Modified Multi-Verse Optimizer for Nonlinear System Identification of a Double Pendulum Overhead Crane

Abstract

This paper presents the identification of double pendulum overhead crane (DPOC) plant based on the hybrid Multi-Verse Optimizer with Sine Cosine Algorithm (HMVOSCA) using the continuous-time Hammerstein model. In the HMVOSCA algorithm, the new position updating mechanism of the traditional MVO method is modified based on the sine function and cosine function which is taken from the Sine Cosine Algorithm (SCA). Moreover, an average position is chosen by computing the mean between the current position and the current best position obtained so far. These modifications are mainly for balancing exploration and exploitation and escaping from local optima and expected better identification accuracy of the DPOC plant.

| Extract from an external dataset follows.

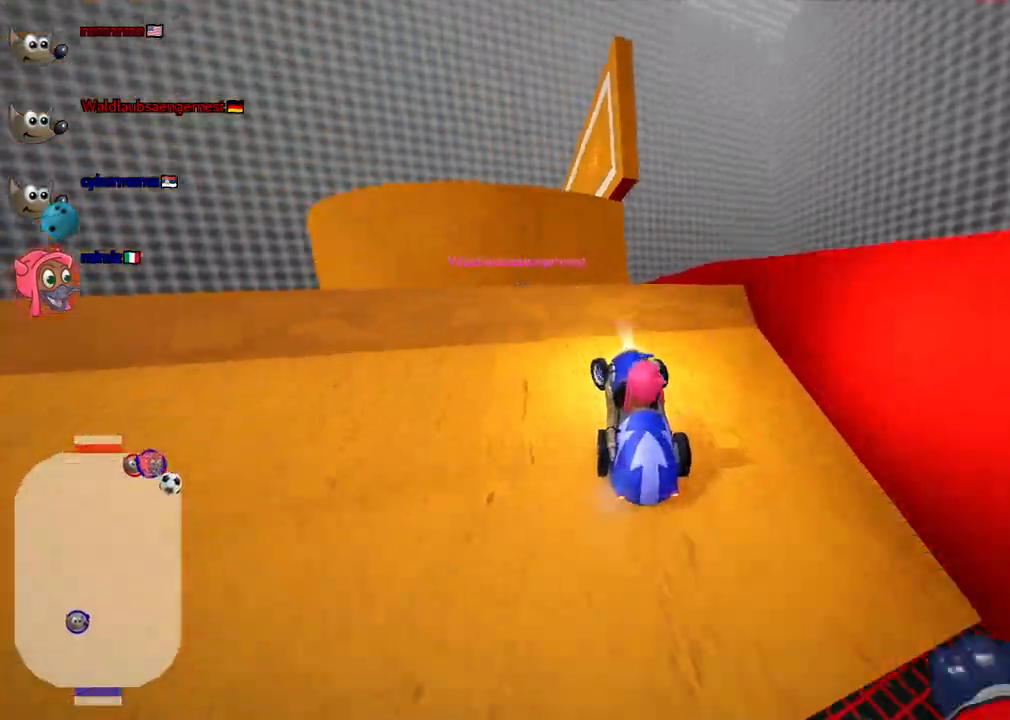
{"keys": ["left", "up"]}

In the Hammerstein model identification, a continuous-time linear subsystem is used, which is more suitable for representing any real plant. The HMVOSCA algorithm is used to tune the linear and nonlinear parameters to reduce the gap between the estimated results and the actual results. The efficiency of the proposed HMVOSCA algorithm is evaluated using the convergence curve, parameter estimation error, bode plot, function plot, and Wilcoxon's test method. The experimental findings illustrate that the HMVOSCA algorithm can identify a Hammerstein model that generates an estimated output like the actual DPOC system output. Moreover, the identified results also show that the HMVOSCA algorithm outperforms other existing metaheuristics algorithms.